What you have to do:
Pick every line out of the entries below that holds the string "Other", and report them.

Data supplied:
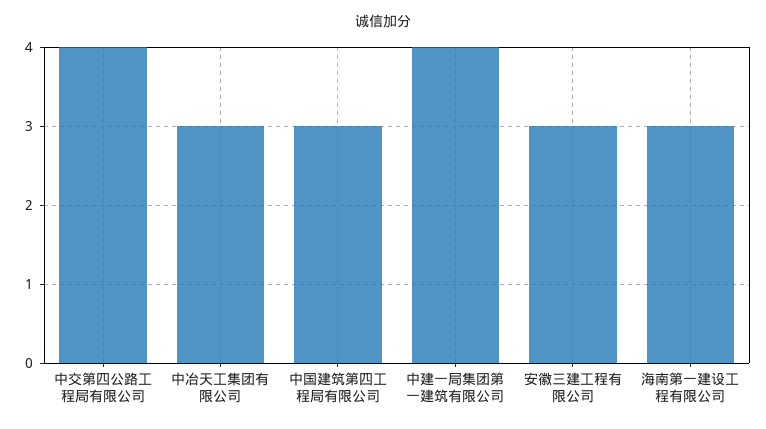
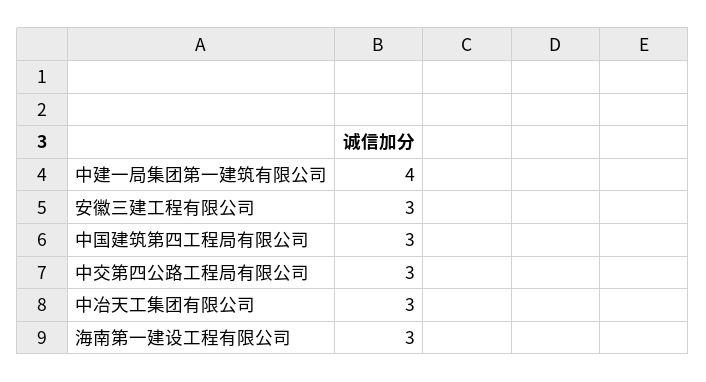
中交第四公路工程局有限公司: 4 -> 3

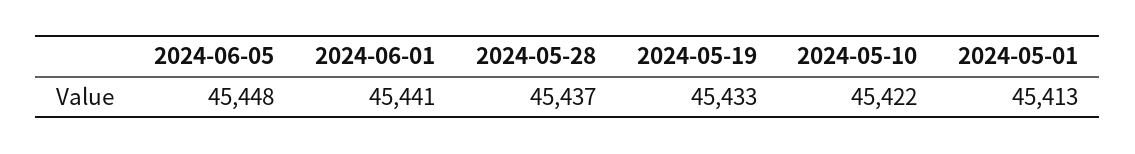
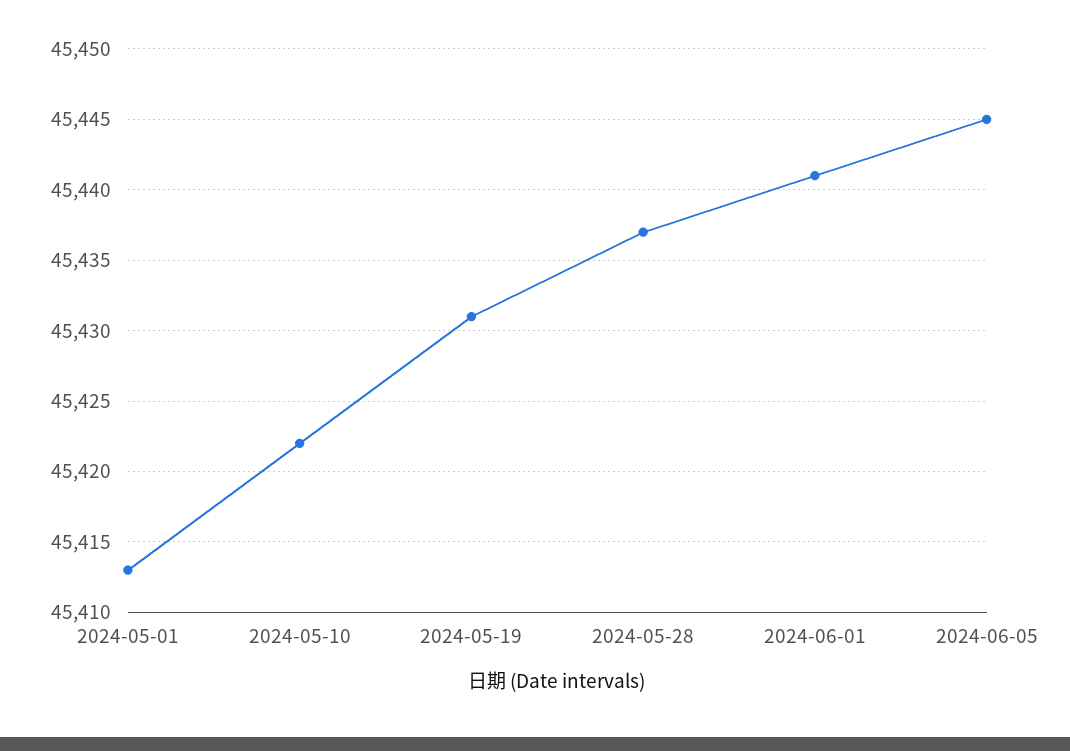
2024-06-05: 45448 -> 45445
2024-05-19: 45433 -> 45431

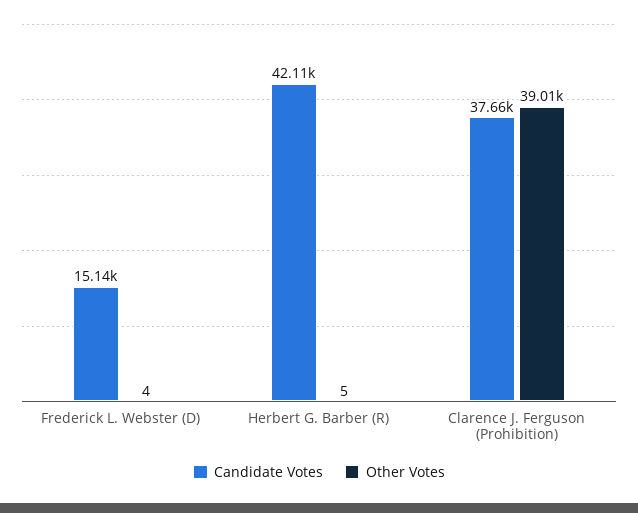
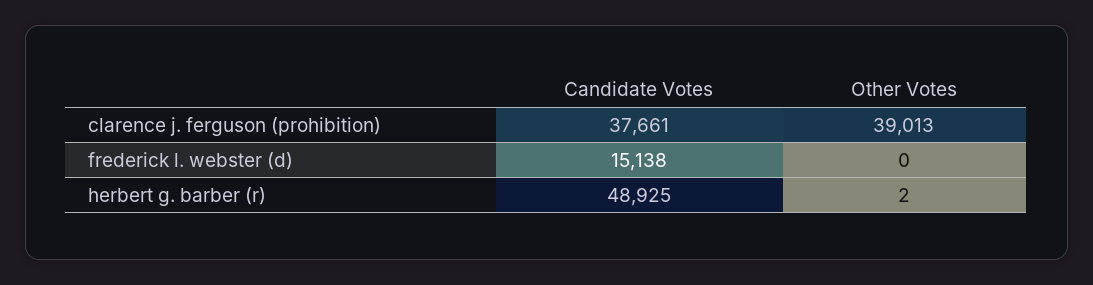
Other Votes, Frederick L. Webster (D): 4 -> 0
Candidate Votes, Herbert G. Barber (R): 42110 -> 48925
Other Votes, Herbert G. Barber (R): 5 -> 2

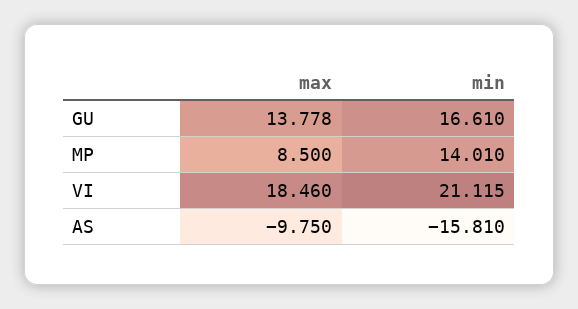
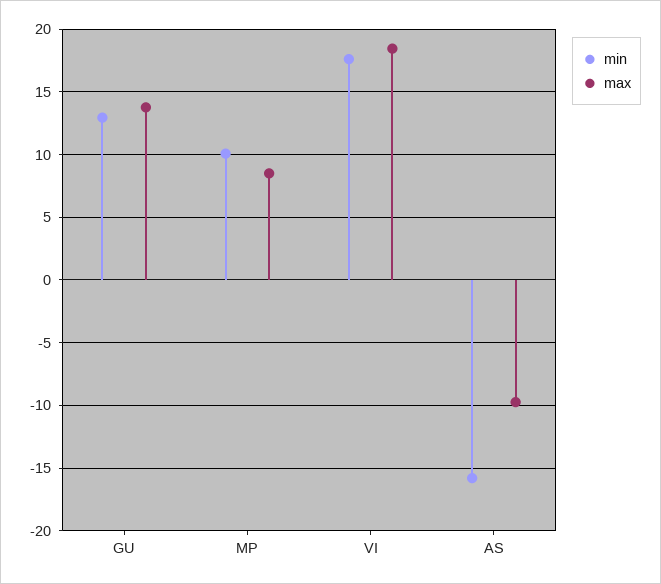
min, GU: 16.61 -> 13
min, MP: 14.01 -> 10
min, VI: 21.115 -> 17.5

--

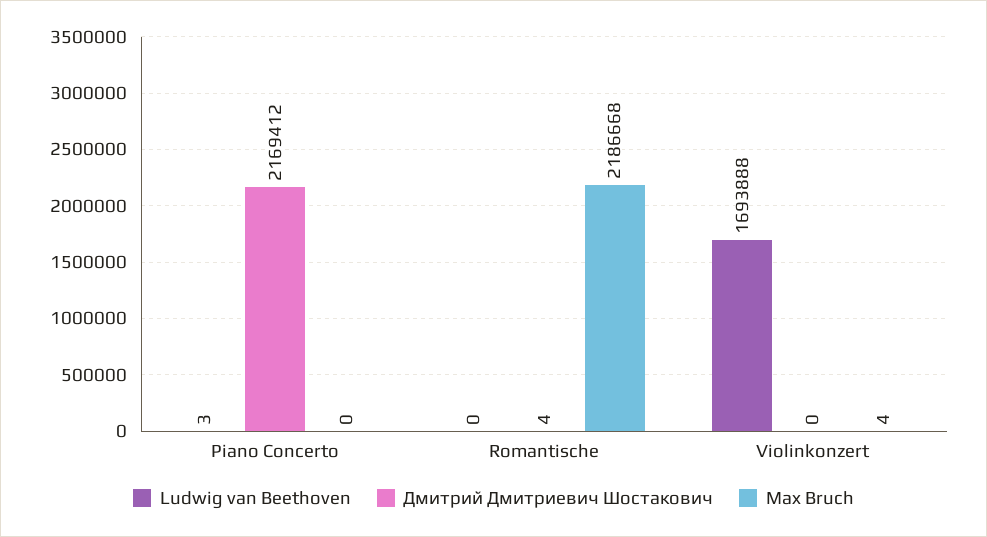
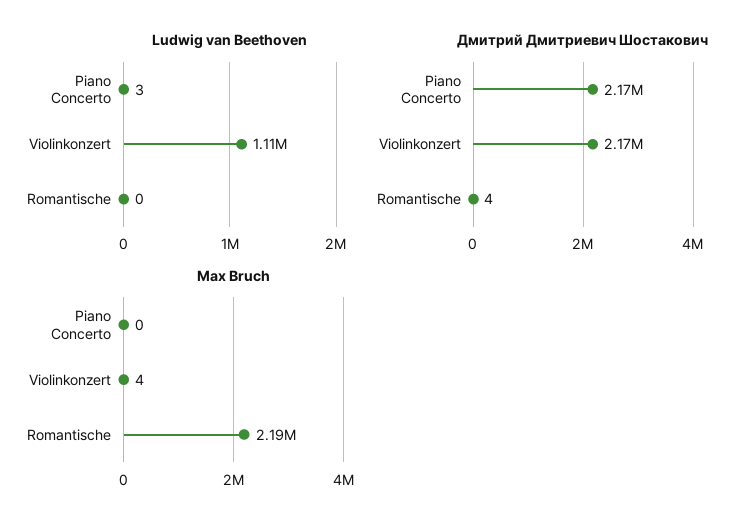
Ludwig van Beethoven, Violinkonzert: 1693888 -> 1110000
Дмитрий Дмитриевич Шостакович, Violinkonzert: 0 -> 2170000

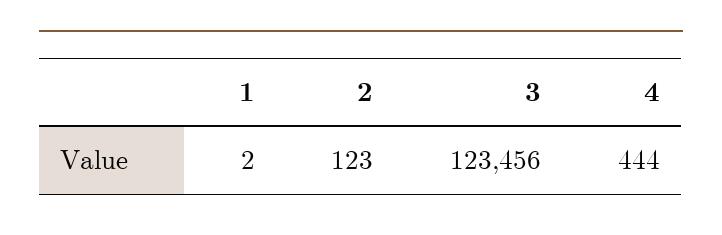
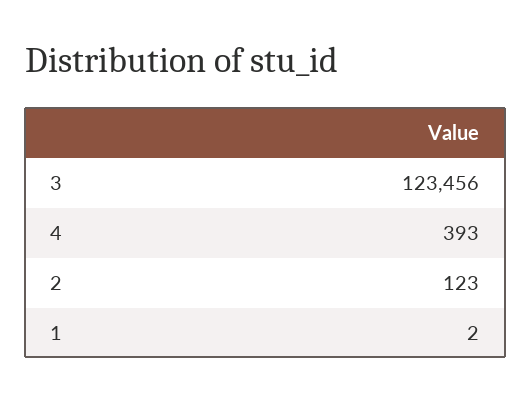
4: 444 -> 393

Response area:
Other Votes, Frederick L. Webster (D): 4 -> 0
Other Votes, Herbert G. Barber (R): 5 -> 2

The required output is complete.